Caroline B. Cooney is the bestselling author of teen suspense, mystery and romance novels that have sold over 15 million copies worldwide. Her latest novel, Before She Was Helen, is a mystery for adult readers and it is set in South Carolina where she resides. Cooney recently agreed to talk about it with Daryl Maxwell for the LAPL Blog.
What was your inspiration for Before She Was Helen?
When I moved to the very Sun City in which this book is set, I immediately thought—what a great setting for a mystery! The similarity of housing is unnerving. For months I couldn’t recognize my own house and had to press the automatic garage door opener to see which one went up! People turned out to be remarkably friendly—and nobody cared about what you did in your previous life; they cared only if you could sub in a card game or play piano for the chorus rehearsal. You know about your new friends—and they know about you—only what you choose to say. A perfect place to be somebody you’re not.
Are Clemmie/Helen, Joyce, Johnny, Borobasq, or any of the other characters in the novel inspired by or based on specific individuals?

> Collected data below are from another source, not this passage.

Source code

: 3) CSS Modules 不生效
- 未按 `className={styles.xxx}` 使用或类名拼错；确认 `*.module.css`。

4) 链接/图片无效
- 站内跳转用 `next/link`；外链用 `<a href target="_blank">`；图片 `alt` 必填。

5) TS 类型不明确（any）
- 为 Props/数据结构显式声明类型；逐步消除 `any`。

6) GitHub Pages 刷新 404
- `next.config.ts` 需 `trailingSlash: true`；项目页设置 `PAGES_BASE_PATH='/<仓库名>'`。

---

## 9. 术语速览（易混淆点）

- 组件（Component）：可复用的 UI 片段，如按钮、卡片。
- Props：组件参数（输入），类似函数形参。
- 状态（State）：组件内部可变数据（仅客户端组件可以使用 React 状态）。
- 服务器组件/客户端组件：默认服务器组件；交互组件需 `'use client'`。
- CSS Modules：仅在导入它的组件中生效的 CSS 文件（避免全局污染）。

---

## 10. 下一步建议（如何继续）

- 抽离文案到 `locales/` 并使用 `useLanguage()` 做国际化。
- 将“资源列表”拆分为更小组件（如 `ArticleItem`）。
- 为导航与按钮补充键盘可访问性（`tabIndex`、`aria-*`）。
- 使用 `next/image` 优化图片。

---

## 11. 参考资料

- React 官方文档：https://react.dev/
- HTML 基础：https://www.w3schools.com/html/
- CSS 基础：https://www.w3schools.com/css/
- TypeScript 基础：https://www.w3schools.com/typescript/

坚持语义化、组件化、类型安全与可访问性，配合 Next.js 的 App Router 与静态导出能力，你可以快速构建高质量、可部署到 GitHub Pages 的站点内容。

I make everybody up, in all my books. However, my friend makes glass, an art called lampworking, and his stories gave me the idea for Borobasq.
What’s currently on your nightstand?
I usually have a couple of mysteries going, and a history or two. Right now I’m reading The Year 1000 by Valerie Hansen and re-reading Kipling’s Kim (still wonderful). Last week I discovered the Ballard/Bosch series by Michael Connelly and I’m on my third, and I just started a mystery in a series I’m not familiar with by Charles Finch, called A Death in the Small Hours. That way, no matter what room I’m in or what sofa I’m on, I have a book there.
What is a book you've faked reading?
Once about twenty years ago a friend of mine started a book club in which we would read all the titles we lied about reading in high school! I was so excited. But somehow it became a Jane Austen club instead. A great loss, because my list of lied-about books was long.
Is there a book that changed your life?
This book changed my writing life decades ago. I’d been floundering; writing a lot but accomplishing little. Dean Koontz published a book called Writing Popular Fiction. I think I read once that he sort of disowned it, but for me, it opened the door to writing for a living.
Is there a book you would most want to read again for the first time?
During this time of isolation, I decided to reread the Little House books, which I had not touched since I read them to my own children forty years ago. They are still absolutely wonderful. Ma and Pa can do anything! Now and then, though, I kind of shrink from re-reading, because I’m afraid I won’t recapture the original joy of a long-ago book.
What is your idea of THE perfect day (where you could go anywhere/meet with anyone)?
I would like to be with my parents. They are no longer alive, but what a wonderful and perfect day it would be if we could spend a day at Tod’s Point in Old Greenwich, Connecticut, and toast marshmallows and skip rocks.
Is there a question nobody asks that you’d like them to ask?
Sure. “Ask me about my bookmarks.” When I moved from Connecticut to South Carolina, the concert choir in which I sang all gave me bookmarks for good-bye gifts: hand-painted, or travel souvenirs, or embroidered, or laminated music we’d sung! My favorite is one crocheted by the giver’s grandmother!
What are you working on now?
Writing Before She Was Helen was hugely exciting because I’ve mostly written YA. This is a whole new career. My second mystery, tentatively titled Trapping Freddy, will come out in 2021. And now I’m writing a third, which will be another book about Clemmie. I became very fond of her, and her ability to hideout. At one point I wanted her to hide literally, and I found out that you can hide in the trunk of your car, which has a pull cord so you can escape. My grandsons came over and we practiced to see if it would really work. Sadly, it will really NOT work for a woman in her seventies. I couldn’t get in or out!